Al termine di due anni di attività, la Commissione speciale
metropolitana, nella quale sono rappresentate tutte le forze
politiche del Consiglio provinciale di Firenze (Pd, Idv, Sel,
Rifondazione comunista, Pdl, Gruppo Misto, Udc, Lega Nord) e
sono presenti i Presidenti della Provincia Andrea Barducci e
del Consiglio provinciale David Ermini, ha licenziato una
risoluzione, approvata all'unanimità dal Consiglio
provinciale di Firenze, che da una parte formalizza passaggi
e proposte necessari - compreso il coinvolgimento mediante
referendum delle popolazioni interessate - per giungere alla
concretizzazione della Città metropolitana, con tutte le
consultazioni da sottoporre agli interlocutori nazionali, e
dall'altra lancia una nuova prospettiva di lavoro:
l'elaborazione dello Statuto del nuovo Ente.
Le novità, contenute nella risoluzione e puntualizzate in una
relazione ad essa allegate, frutto anche di una
collaborazione con l'Università degli Studi di Firenze
(Corso di laurea in Analisi e politiche dello sviluppo locale
e regionale, insegnamento di 'Diritto degli enti locali e
regionali comparati') e Rete Sviluppo s.c., sono state
illustrate stamani dal Presidente della Commissione Speciale
Federico Tondi, dal Presidente della Provincia Andrea
Barducci e dai rappresentanti delle forze elette
nell'Assemblea di Palazzo Medici Riccardi.
In caso di ipotesi esclusivamente fiorentina, la proposta
della Commissione speciale prevede che i cinque attuali
Quartieri di Firenze assumano lo status di Municipalità
garantendo così un rapporto diretto tra cittadino e
Istituzione per le questioni ordinarie e più semplici.
Il Consiglio metropolitano dovrà essere eletto a suffragio
universale diretto sulla base di collegi uninominali secondo
l'attuale sistema elettorale, garantendo adeguata
rappresentatività a tutti i territori dell'attuale
provincia.

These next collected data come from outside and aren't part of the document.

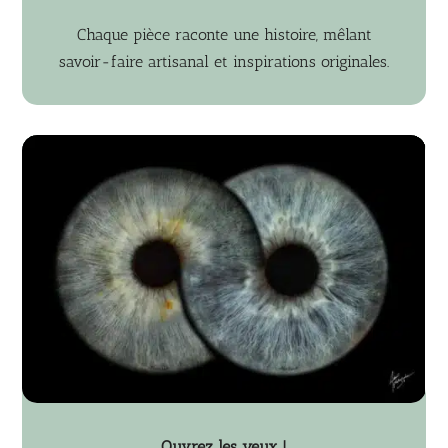
Chaque pièce raconte une histoire, mêlant
savoir-faire artisanal et inspirations originales.
Ouvrez les yeux !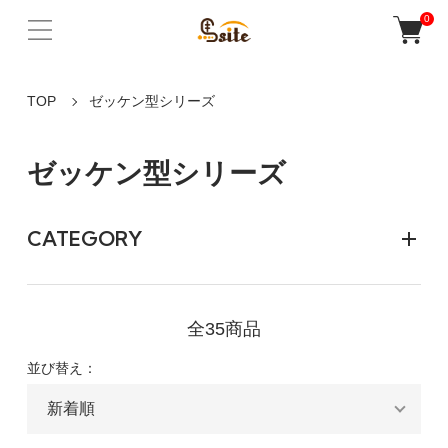
0
TOP
ゼッケン型シリーズ
ゼッケン型シリーズ
CATEGORY
全35商品
並び替え：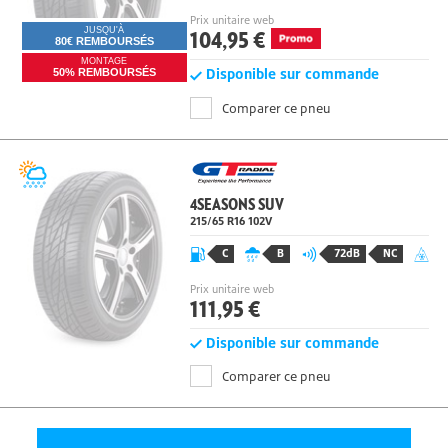
Prix unitaire web
104,95 €
JUSQU'À
80€ REMBOURSÉS
MONTAGE
Disponible sur commande
50% REMBOURSÉS
Comparer ce pneu
4SEASONS SUV
215/65 R16 102
V
C
B
72dB
NC
Prix unitaire web
111,95 €
Disponible sur commande
Comparer ce pneu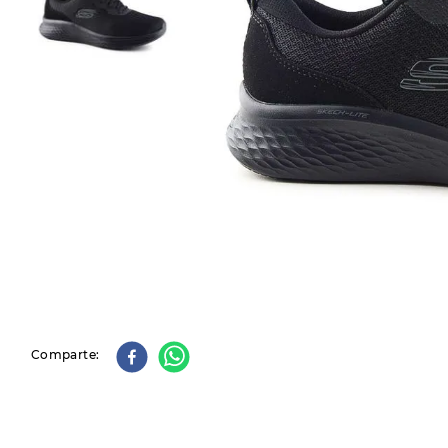
9
.
slip-ins
10
.
botas dama
Comparte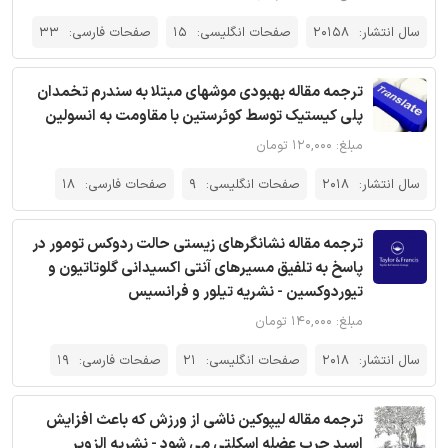
سال انتشار:
20158
صفحات انگلیسی:
15
صفحات فارسی:
33
ترجمه مقاله بهبودی موشهای مبتلا به سندرم تخمدان
پلی کیستیک توسط کوئرستین با مقاومت به انسولین
مبلغ: ۱۲۰,۰۰۰ تومان
سال انتشار:
2018
صفحات انگلیسی:
9
صفحات فارسی:
18
ترجمه مقاله نشانگرهای زیستی حالت ردوکس تومور در
پاسخ به تلفیق مسیرهای آنتی اکسیدانی گلوتاتیون و
تیوردوکسین - نشریه تیلور و فرانسیس
مبلغ: ۱۴۰,۰۰۰ تومان
سال انتشار:
2018
صفحات انگلیسی:
21
صفحات فارسی:
19
ترجمه مقاله لیپوکین ناشی از ورزش که باعث افزایش
اسید چرب عضله اسکلتی می شود - نشریه الزویر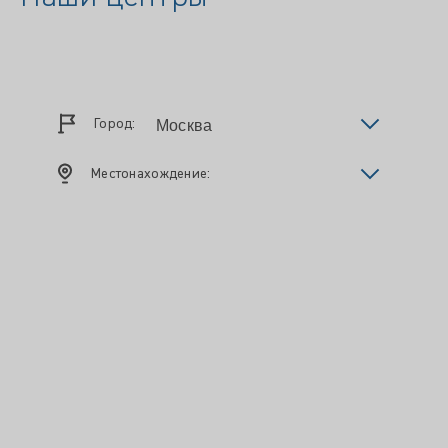
Город:
Местонахождение: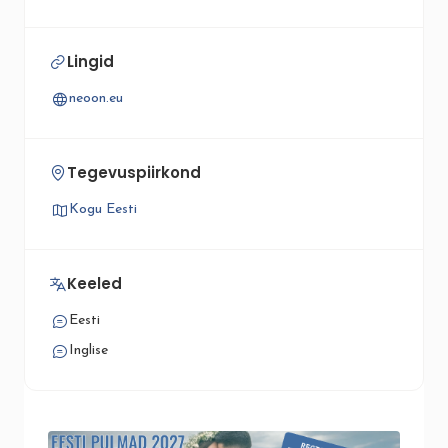
Lingid
neoon.eu
Tegevuspiirkond
Kogu Eesti
Keeled
Eesti
Inglise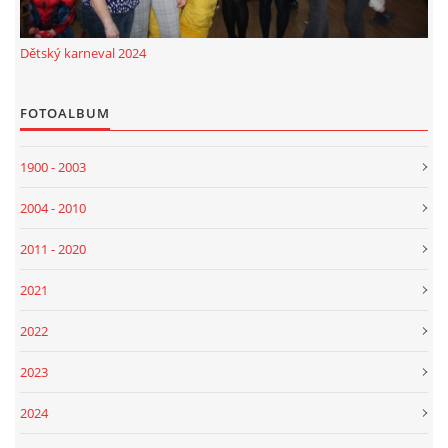
Dětský karneval 2024
FOTOALBUM
1900 - 2003
2004 - 2010
2011 - 2020
2021
2022
2023
2024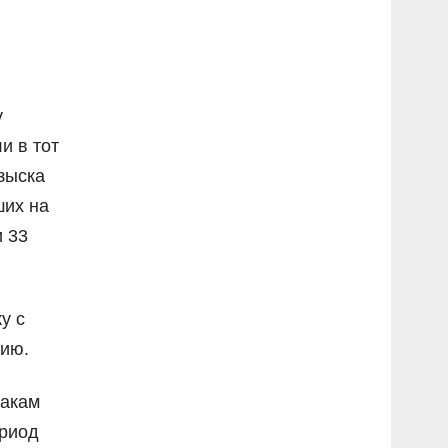
у
и в тот
зыска
ших на
и 33
у с
нию.
накам
ериод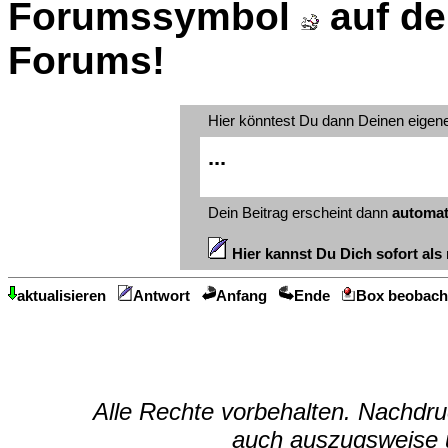
Forumssymbol
auf de
Forums!
Hier könntest Du dann Deinen eigen
...
Dein Beitrag erscheint dann
automat
Hier kannst Du Dich sofort als 
aktualisieren
Antwort
Anfang
Ende
Box beobach
Alle Rechte vorbehalten. Nachdruc
auch auszugsweise u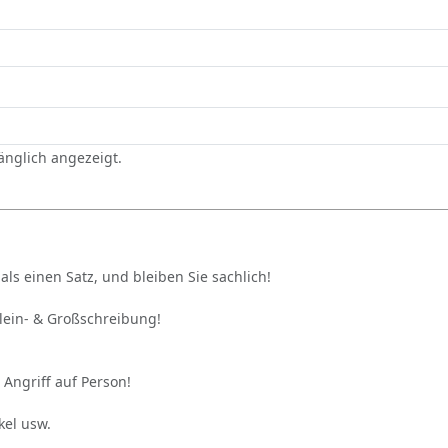
gänglich angezeigt.
als einen Satz, und bleiben Sie sachlich!
Klein- & Großschreibung!
 Angriff auf Person!
kel usw.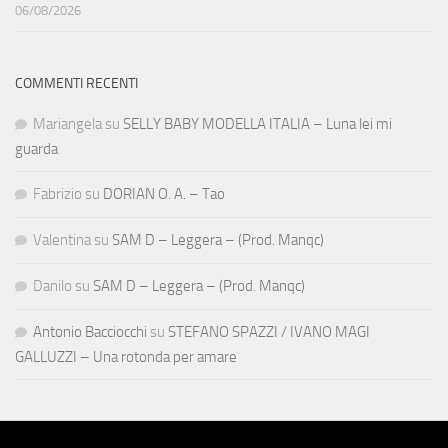
06/08/2026
COMMENTI RECENTI
Mariangela
su
SELLY BABY MODELLA ITALIA – Luna lei mi
guarda
Fabrizio
su
DORIAN O. A. – Tao
Valentina
su
SAM D – Leggera – (Prod. Manqc)
Danilo
su
SAM D – Leggera – (Prod. Manqc)
Antonio Bacciocchi
su
STEFANO SPAZZI / IVANO MAGI
GALLUZZI – Una rotonda per amare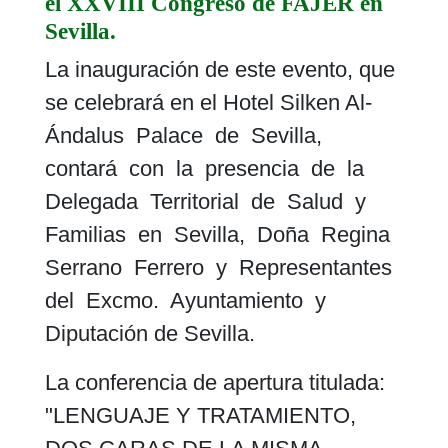
el XXVIII Congreso de FAJER en
Sevilla.
La inauguración de este evento, que
se celebrará en el Hotel Silken Al-
Ándalus Palace de Sevilla,
contará con la presencia de la
Delegada Territorial de Salud y
Familias en Sevilla, Doña Regina
Serrano Ferrero y Representantes
del Excmo. Ayuntamiento y
Diputación de Sevilla.
La conferencia de apertura titulada:
"LENGUAJE Y TRATAMIENTO,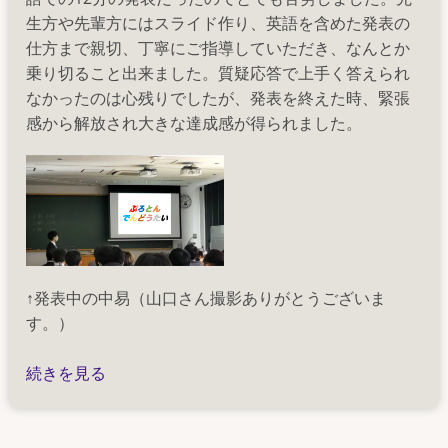
生方や先輩方にはスライド作り、英語を含めた発表の
仕方まで親切、丁寧にご指導していただき、なんとか
乗り切ること出来ました。質疑応答で上手く答えられ
なかったのは心残りでしたが、発表を終えた時、緊張
感から解放され大きな達成感が得られました。
↑発表中の中易（山口さん撮影ありがとうございま
す。）
2022
続きを見る
年
度
卒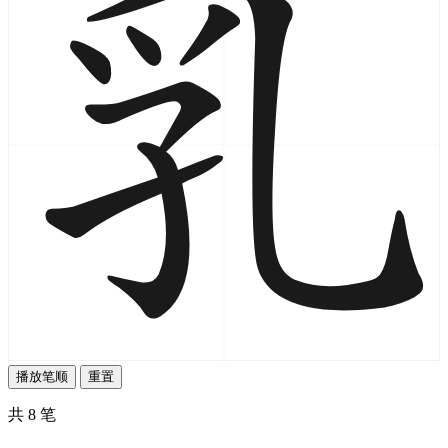
播放笔顺
重置
共 8 笔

Elezione diretta del Sindaco metropolitano.
"Ci sono margini per poter operare almeno una parte delle
nostre proposte - spiega Tondi - Siamo pronti di fronte alle
norme imposte per decreto legge, il 95 del 6 luglio 2012, dal
Governo Monti e dunque solo al momento della conversione si
potrà conoscere l'assetto definitivo delle riforme ad
oggi provvisoriamente in essere".
Il Consiglio provinciale ritiene che "il tempo che ci separa
dalla fine dell'attuale mandato amministrativo debba
essere sfruttato per approfondire l'interlocuzione con
tutti i soggetti istituzionali coinvolti in questa storica
trasformazione dell'ente intermedio. Ci riferiamo in
particolare a Comune di Firenze, Comuni della Provincia,
Regione Toscane, province di Prato e Pistoia".
Dunque la Provincia di Firenze ha operato in direzione della
Città metropolitana ben prima che il decreto legge del 6
luglio 2012, n. 95, prevedesse l'istituzione del nuovo
Ente entro il gennaio 2014.
"Con il lavoro svolto in Commissione - conclude Tondi -
offriamo al Presidente Barducci, che tanto e con lungimiranza
ha lavorato su questa prospettiva, uno strumento serio da
utilizzare negli incontri con il Governo".